[Date Prev][Date Next] [Chronological] [Thread] [Top]

Re: ppolicy and sync replication



Craig Squires wrote:
This is a followup to a thread from a couple of months ago. The issue is
interaction between ppolicy and syncrepl overlays. The message I want to
start at is:

There is no "syncrepl overlay". (Possibly there should be, but that work got stalled.) The syncrepl consumer is intrinsic to slapd, not a separate overlay.


http://www.openldap.org/lists/openldap-software/200701/msg00131.html

which didn't get a direct reply. Here's a quote of the relevant context:

From: Sadique Puthen <xenguy@gmail.com>

I did a bit more testing about this.

I set up password policy as below. Only relevant part given.

pwdLockout: TRUE
pwdMaxFailure: 3
pwdLockoutDuration: 90

1 - I did bind to the master server 3 times using wrong password. I
failed to bind using the right password after that and failed. Expected
2- I did bind to the consumer server using the right password. Failed. Expected.

I note that in my experience, for this to work the "overlay ppolicy" statement in the consumer's slapd.conf must precede the "overlay syncrepl" statement. Without that, the consumer doesn't seem to respect the account lock.

This statement makes no sense, since there is no syncrepl overlay for the consumer.


After 90 seconds everything works fine.

At this point I'm having some further problems:

2a- I bind with the right password on the consumer after the lockout
duration and the pwdFailureTime and pwdAccountLockedTime attributes
are deleted on the consumer, as expected. However, related to Sadique's
next step, those attributes still exist on the provider because
obviously no info gets pushed back from the consumer. This isn't
necessarily a problem for me, but the following is:

2b- I bind with the right password on the provider after the lockout
duration and the attributes are now deleted there. But the consumer
now crashes and is not recoverable. Oddly, if I bind incorrectly on
the provider first and then bind correctly the crash does not occur.
With the new incorrect bind after the lockout duration the
pwdAccountLockedTime attribute is deleted while the old pwdFailureTime
attributes are not. They are deleted with the following correct bind. So
there's something specific about the LockedTime attr that's at issue.

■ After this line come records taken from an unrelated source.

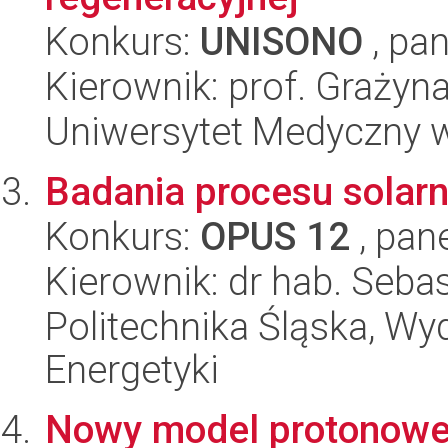
Konkurs:
UNISONO
, pan
Kierownik: prof. Grażyn
Uniwersytet Medyczny w
Badania procesu solarn
Konkurs:
OPUS 12
, pan
Kierownik: dr hab. Seba
Politechnika Śląska, Wyd
Energetyki
Nowy model protonowe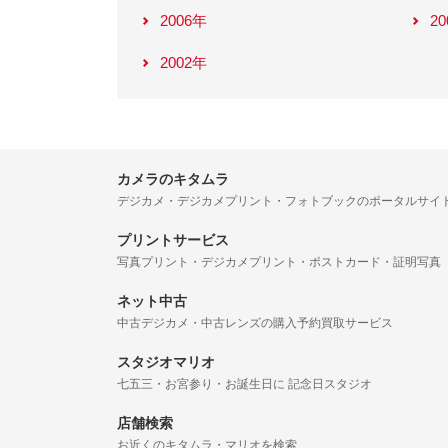
2006年
2
2002年
カメラのキタムラ
デジカメ・デジカメプリント・フォトブックのポータルサイ
プリントサービス
写真プリント・デジカメプリント・ポストカード・証明写真
ネット中古
中古デジカメ・中古レンズの購入予約買取サービス
スタジオマリオ
七五三・お宮参り・お誕生日に 記念日スタジオ
店舗検索
お近くのキタムラ・マリオを検索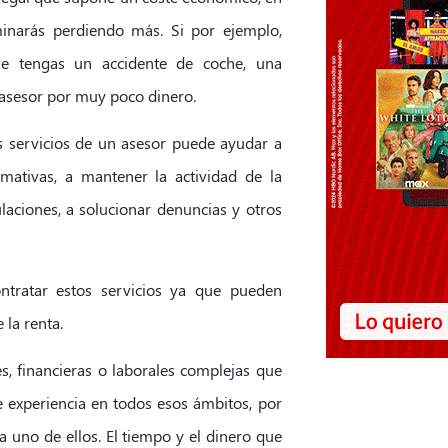
rminarás perdiendo más. Si por ejemplo,
ue tengas un accidente de coche, una
 asesor por muy poco dinero.
os servicios de un asesor puede ayudar a
mativas, a mantener la actividad de la
ulaciones, a solucionar denuncias y otros
ntratar estos servicios ya que pueden
 la renta.
s, financieras o laborales complejas que
ne experiencia en todos esos ámbitos, por
a uno de ellos. El tiempo y el dinero que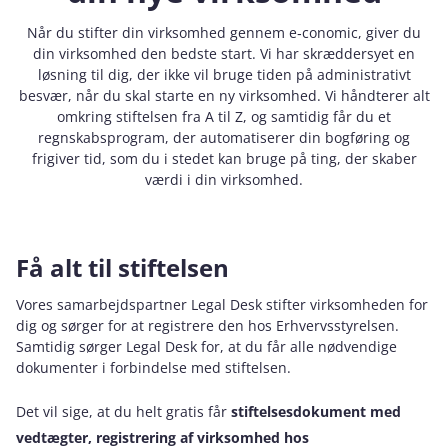
Når du stifter din virksomhed gennem e‑conomic, giver du
din virksomhed den bedste start. Vi har skræddersyet en
løsning til dig, der ikke vil bruge tiden på administrativt
besvær, når du skal starte en ny virksomhed. Vi håndterer alt
omkring stiftelsen fra A til Z, og samtidig får du et
regnskabsprogram, der automatiserer din bogføring og
frigiver tid, som du i stedet kan bruge på ting, der skaber
værdi i din virksomhed.
Få alt til stiftelsen
Vores samarbejdspartner Legal Desk stifter virksomheden for
dig og sørger for at registrere den hos Erhvervsstyrelsen.
Samtidig sørger Legal Desk for, at du får alle nødvendige
dokumenter i forbindelse med stiftelsen.
Det vil sige, at du helt gratis
får
stiftelsesdokument med
vedtægter, registrering af virksomhed hos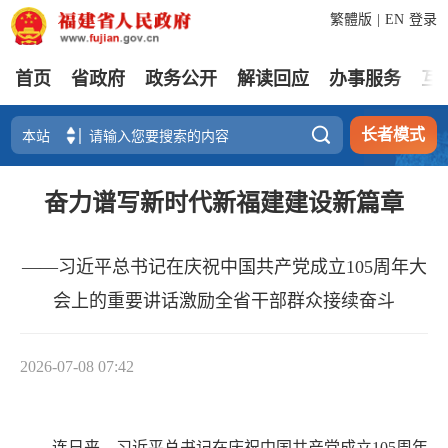
繁體版
|
EN
登录
首页
省政府
政务公开
解读回应
办事服务
互

长者模式
奋力谱写新时代新福建建设新篇章
——习近平总书记在庆祝中国共产党成立105周年大
会上的重要讲话激励全省干部群众接续奋斗
2026-07-08 07:42
连日来，习近平总书记在庆祝中国共产党成立105周年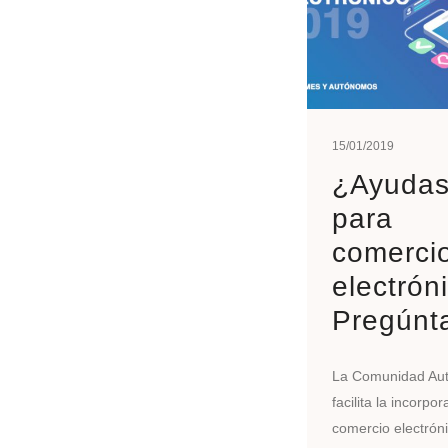
15/01/2019
¿Ayuda
para
comerci
electrón
Pregúnt
La Comunidad Au
facilita la incorpor
comercio electrón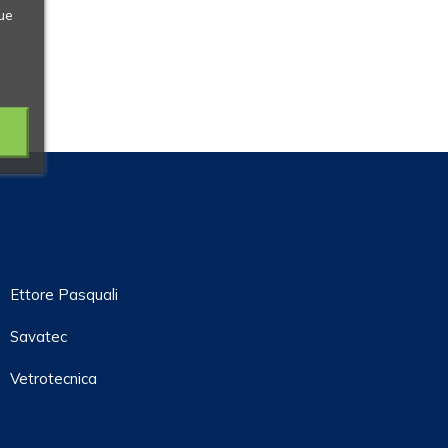
ue
Ettore Pasquali
Savatec
Vetrotecnica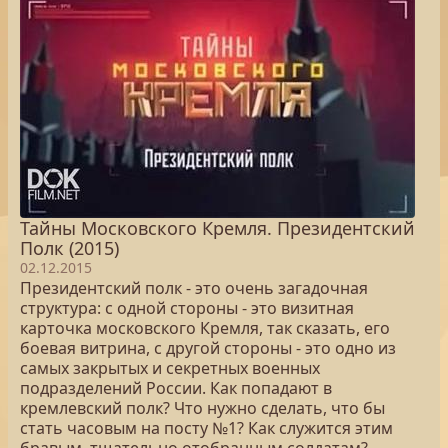
Тайны Московского Кремля. Президентский
Полк (2015)
02.12.2015
Президентский полк - это очень загадочная
структура: с одной стороны - это визитная
карточка московского Кремля, так сказать, его
боевая витрина, с другой стороны - это одно из
самых закрытых и секретных военных
подразделений России. Как попадают в
кремлевский полк? Что нужно сделать, что бы
стать часовым на посту №1? Как служится этим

I'm running 2.3.34 on RHEL AS4 (both provider and consumer) using Buchan
Milne's RPMs (thanks Buchan!!). The same issue existed in 2.3.31. I
should also note that I'm doing delta syncrepl... and haven't tried this
with regular syncrepl. I've noticed asides at a couple of places in the
archives that suggest that at least some ppolicy related attrs aren't
supposed to be replicated, yet there's some suggestion at others that
they are. In particular, Pierangelo Masarati states, in a reply to the
original message from Sadique, that: "In general, ppolicy related state values are not replicated; each replica is on its own as far as state-related attributes in enforcing password policy. [...]"

I think you're running into the same crash I found in ITS#4904, fixed yesterday. The fix will be in 2.3.35. Since it's only a one-line fix, you can easily patch your 2.3.34 source if you need it right away.

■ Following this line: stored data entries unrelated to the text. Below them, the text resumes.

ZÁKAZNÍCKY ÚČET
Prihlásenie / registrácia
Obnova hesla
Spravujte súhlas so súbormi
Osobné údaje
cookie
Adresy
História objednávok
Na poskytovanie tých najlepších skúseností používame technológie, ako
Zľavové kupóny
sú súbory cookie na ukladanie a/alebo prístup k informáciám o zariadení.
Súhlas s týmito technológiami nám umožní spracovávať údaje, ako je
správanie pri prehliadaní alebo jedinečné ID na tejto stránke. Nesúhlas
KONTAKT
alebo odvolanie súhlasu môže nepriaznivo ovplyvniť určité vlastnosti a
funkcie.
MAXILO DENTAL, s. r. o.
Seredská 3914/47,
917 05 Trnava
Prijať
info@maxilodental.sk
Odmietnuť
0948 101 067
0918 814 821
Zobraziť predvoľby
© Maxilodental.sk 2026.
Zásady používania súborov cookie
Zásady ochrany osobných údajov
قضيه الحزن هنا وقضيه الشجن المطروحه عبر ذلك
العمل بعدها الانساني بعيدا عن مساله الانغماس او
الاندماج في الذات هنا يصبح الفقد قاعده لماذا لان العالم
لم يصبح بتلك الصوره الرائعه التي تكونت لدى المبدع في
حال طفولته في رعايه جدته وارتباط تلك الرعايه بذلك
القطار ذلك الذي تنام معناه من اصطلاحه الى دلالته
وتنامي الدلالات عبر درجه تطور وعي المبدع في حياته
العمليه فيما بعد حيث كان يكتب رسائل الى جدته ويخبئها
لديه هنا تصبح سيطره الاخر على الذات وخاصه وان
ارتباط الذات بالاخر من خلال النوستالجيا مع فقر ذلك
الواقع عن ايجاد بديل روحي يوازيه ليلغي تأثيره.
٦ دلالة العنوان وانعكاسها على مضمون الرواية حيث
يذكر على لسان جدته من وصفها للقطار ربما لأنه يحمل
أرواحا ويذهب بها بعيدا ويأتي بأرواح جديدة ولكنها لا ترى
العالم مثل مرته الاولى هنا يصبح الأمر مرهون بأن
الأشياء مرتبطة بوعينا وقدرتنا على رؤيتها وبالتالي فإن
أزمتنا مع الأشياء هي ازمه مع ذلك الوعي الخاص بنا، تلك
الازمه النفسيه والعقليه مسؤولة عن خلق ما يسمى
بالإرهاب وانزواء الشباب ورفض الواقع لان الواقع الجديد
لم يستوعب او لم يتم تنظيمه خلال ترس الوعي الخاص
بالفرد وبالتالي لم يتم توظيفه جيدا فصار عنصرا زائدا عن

[here's the rest of Sadique's message]
3- I did bind to the consumer server using the wrong password three times. I failed to bind to the consumer using the right password after that. Failed. Expected
4 - I did bind to the master server using the right password. Success. Not expected before elapsing 90 seconds.


I know the consumer server is not supposed to update the master server database, but is there any work around? Does openldap support multi master replication? Is this a limitation. Does this mean a client locked on consumer server - as set by the policy - would be able to bind to the master server overriding the policy.

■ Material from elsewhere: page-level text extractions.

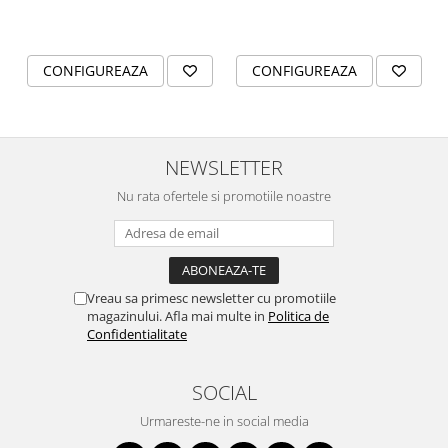
personalizat
CONFIGUREAZA
CONFIGUREAZA
NEWSLETTER
Nu rata ofertele si promotiile noastre
Vreau sa primesc newsletter cu promotiile
magazinului. Afla mai multe in
Politica de
Confidentialitate
SOCIAL
Urmareste-ne in social media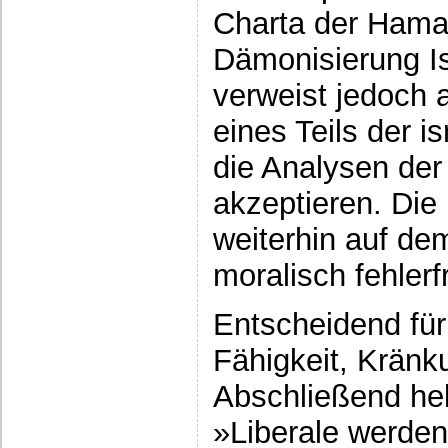
Charta der Hamas
Dämonisierung Is
verweist jedoch 
eines Teils der is
die Analysen der
akzeptieren. Die 
weiterhin auf dem
moralisch fehlerfr
Entscheidend für 
Fähigkeit, Kränk
Abschließend heb
»Liberale werden 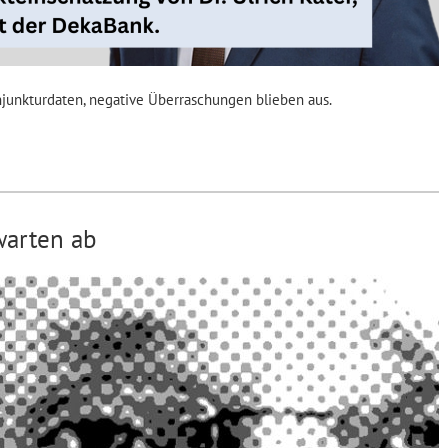
junkturdaten, negative Überraschungen blieben aus.
warten ab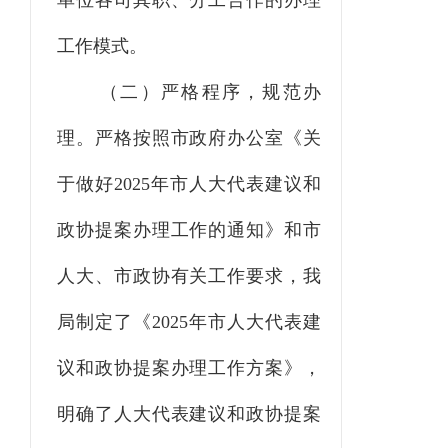
单位各司其职、分工合作的办理
工作模式。
（二）严格程序，规范办
理。
严格按照市政府办公室《关
于做好
2025年市人大代表建议和
政协提案办理工作的通知》和市
人大、市政协有关工作要求，我
局制定了《2025年市人大代表建
议和政协提案办理工作方案》，
明确了人大代表建议和政协提案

I guess it would be possible to arrange for the consumer to chain the ppolicy updates back to the master. I haven't tried that. OpenLDAP 2.4 has multimaster support so that would be another possibility. We probably should have a config keyword to govern that behavior. In very widely distributed directories it doesn't make sense to replicate login events in one corner of the world to every other installation.